## Supplied data
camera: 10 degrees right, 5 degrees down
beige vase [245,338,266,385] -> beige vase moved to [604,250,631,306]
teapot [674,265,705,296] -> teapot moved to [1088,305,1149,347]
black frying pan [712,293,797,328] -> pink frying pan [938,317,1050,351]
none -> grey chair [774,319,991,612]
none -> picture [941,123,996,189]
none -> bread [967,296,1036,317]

* * *

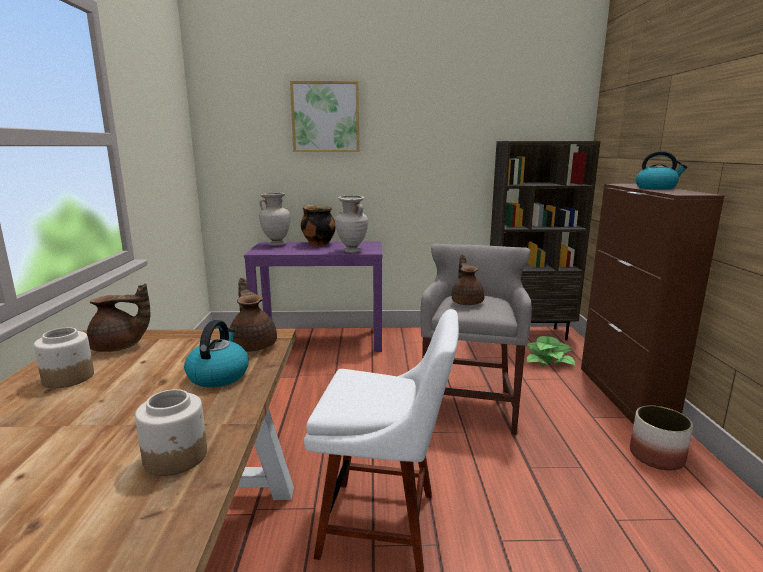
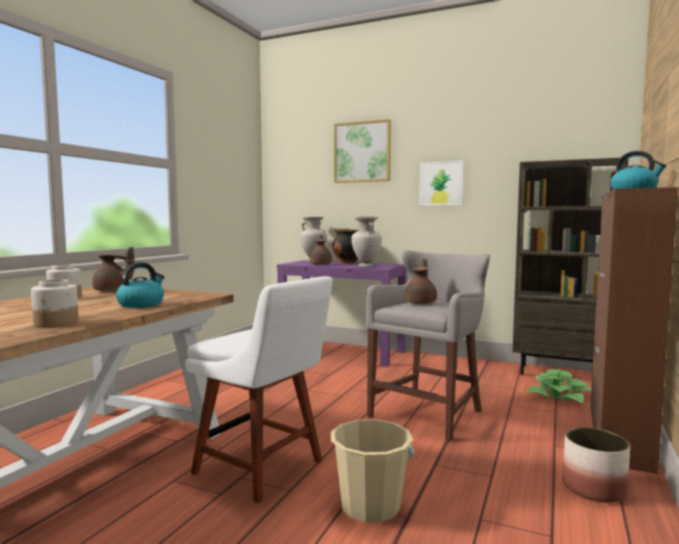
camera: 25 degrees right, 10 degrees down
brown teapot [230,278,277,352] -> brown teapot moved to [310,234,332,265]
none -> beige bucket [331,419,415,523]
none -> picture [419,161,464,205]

==

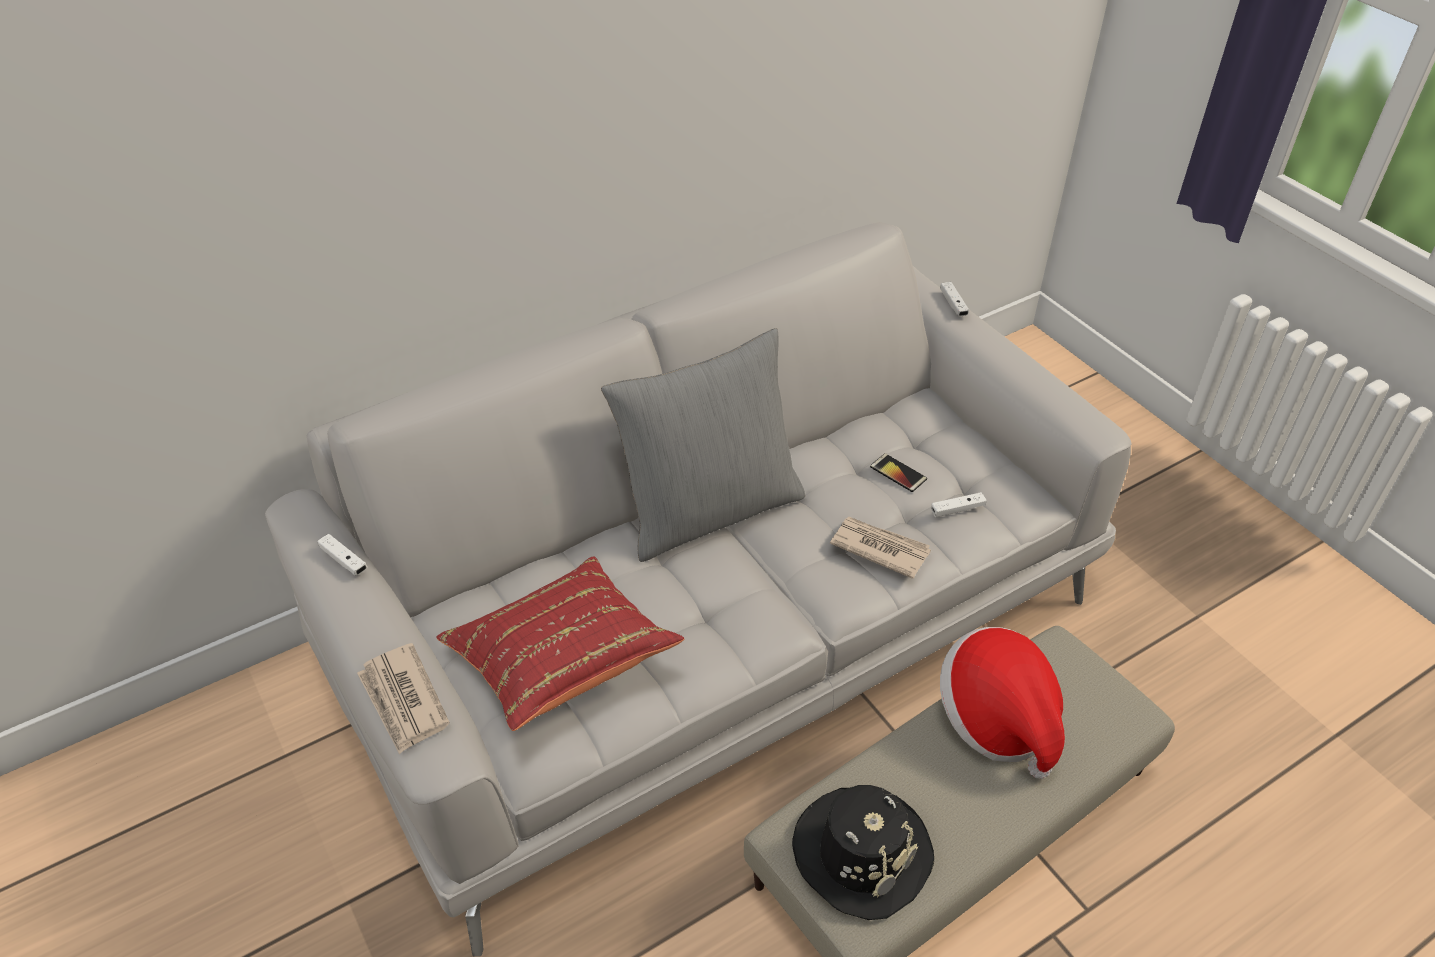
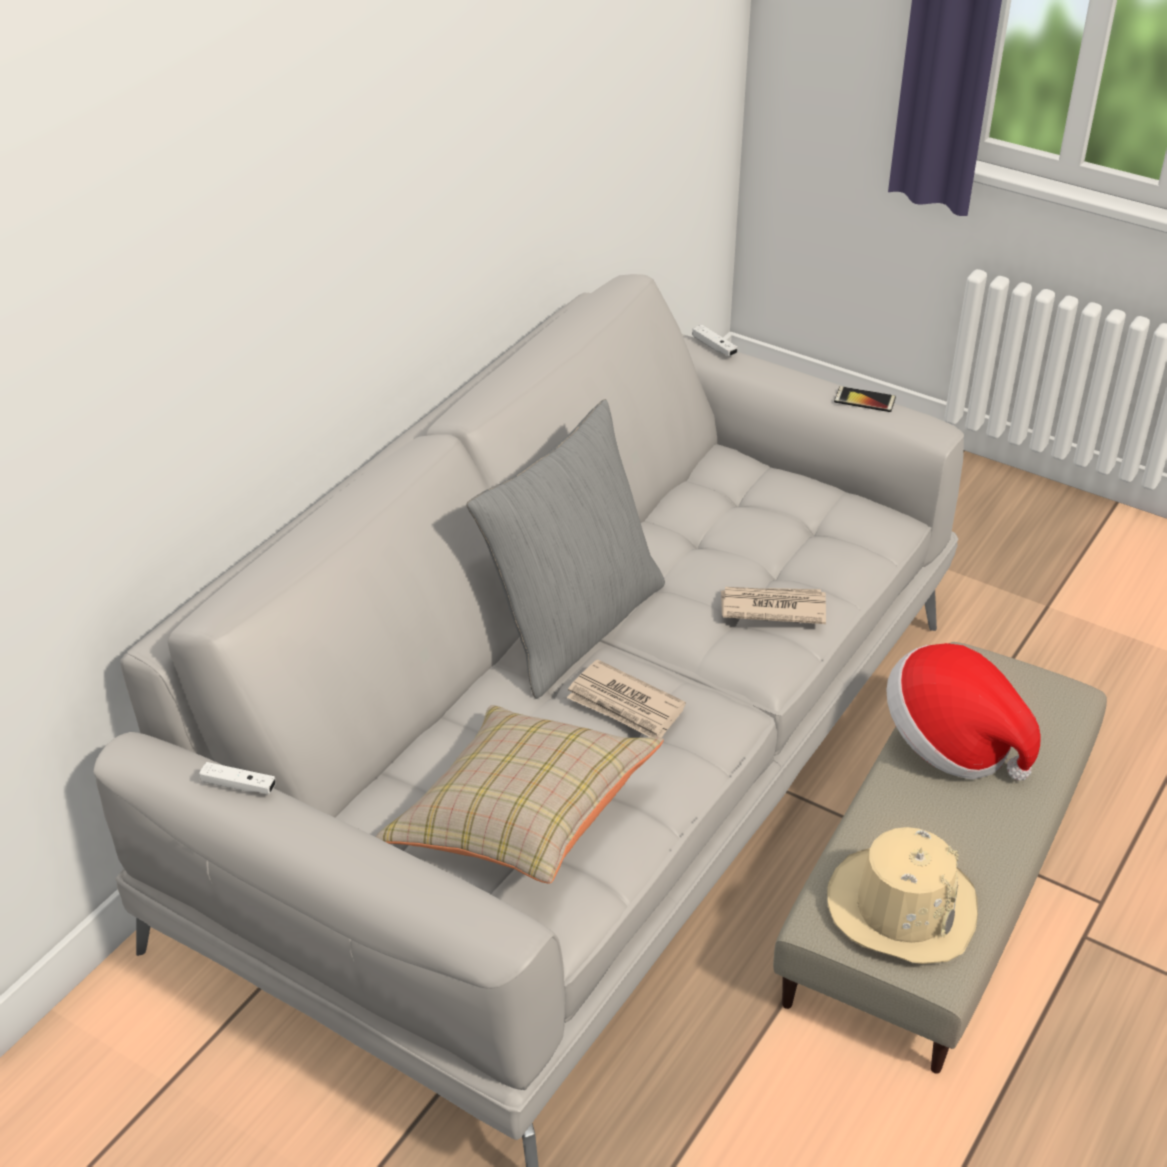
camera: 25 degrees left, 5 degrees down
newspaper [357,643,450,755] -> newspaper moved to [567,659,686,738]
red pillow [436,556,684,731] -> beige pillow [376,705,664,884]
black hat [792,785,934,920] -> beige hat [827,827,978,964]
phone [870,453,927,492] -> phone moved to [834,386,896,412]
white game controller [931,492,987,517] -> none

## Exercise details
Could you repeat exactly the lines above from the line with "camera: 10 degrees right, 5 degrees down" up to and including the line with "none -> bread [967,296,1036,317]", and only those?

## Exercise response
camera: 10 degrees right, 5 degrees down
beige vase [245,338,266,385] -> beige vase moved to [604,250,631,306]
teapot [674,265,705,296] -> teapot moved to [1088,305,1149,347]
black frying pan [712,293,797,328] -> pink frying pan [938,317,1050,351]
none -> grey chair [774,319,991,612]
none -> picture [941,123,996,189]
none -> bread [967,296,1036,317]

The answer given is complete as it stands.